The former. With incomplete support to build dependencies as separate libraries.

  • If you decided what to build, how do you build it?
    • All source files passed at once to dmd? Does this scale? If not, how do you split up?

This is the case right now. How good it scales depends a lot on how CTFE/template heavy the code is, but you can definitely hit walls.

- One module at a time?

This

- Some combination?

and the aforementioned per-dependency builds are planned.

Also, when implementing this, I would make the whole thing a small separate build server that is controlled by a simple REST interface from the start, so that it can be a separate process with different user rights and on a different server (or multiple servers).

Sounds good. Btw, do you have the resources to host such a server? Or do you know someone who does?

I have one machine that would be suited, but that's in the internal network and I don't really feel comfortable using it for external stuff security wise. Running builds on the virtual server that runs the registry would probably hamper the execution of the other services considerably (esp. considering its mere 2GB of RAM). Maybe someone has a few spare bucks for an EC2 instance? I guess that could stay turned off most of the time and should come out quite cheap.

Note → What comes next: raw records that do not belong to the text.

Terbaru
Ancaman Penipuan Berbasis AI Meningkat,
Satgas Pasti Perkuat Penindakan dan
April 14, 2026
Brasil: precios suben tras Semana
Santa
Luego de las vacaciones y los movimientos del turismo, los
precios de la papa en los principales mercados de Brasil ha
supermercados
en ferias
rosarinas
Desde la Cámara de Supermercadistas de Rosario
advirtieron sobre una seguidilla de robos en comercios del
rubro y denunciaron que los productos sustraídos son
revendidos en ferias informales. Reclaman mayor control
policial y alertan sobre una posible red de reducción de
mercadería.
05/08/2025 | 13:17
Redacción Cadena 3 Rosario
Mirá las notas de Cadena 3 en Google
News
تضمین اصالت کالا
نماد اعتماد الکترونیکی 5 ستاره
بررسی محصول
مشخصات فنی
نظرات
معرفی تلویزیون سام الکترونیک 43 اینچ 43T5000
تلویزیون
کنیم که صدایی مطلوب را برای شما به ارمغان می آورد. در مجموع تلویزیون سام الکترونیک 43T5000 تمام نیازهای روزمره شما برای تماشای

The question I have in mind is how official it will become to build with rdmd. With voices that IDEs should also use the external build tool to build a project and other voices that always want to build with --rdmd it sounds like we should possibly actually provide rdmd support for all kinds of projects and we could maybe even go back and base everything on it...

I finally need to look up how rdmd works in detail, I am just guessing at the moment.

The other issue with rdmd of course is that it currently is not actually sufficient as a general build tool, so all this would mean a partially dysfunctional package system until all issues and missing features of rdmd (or dmd) are sorted out.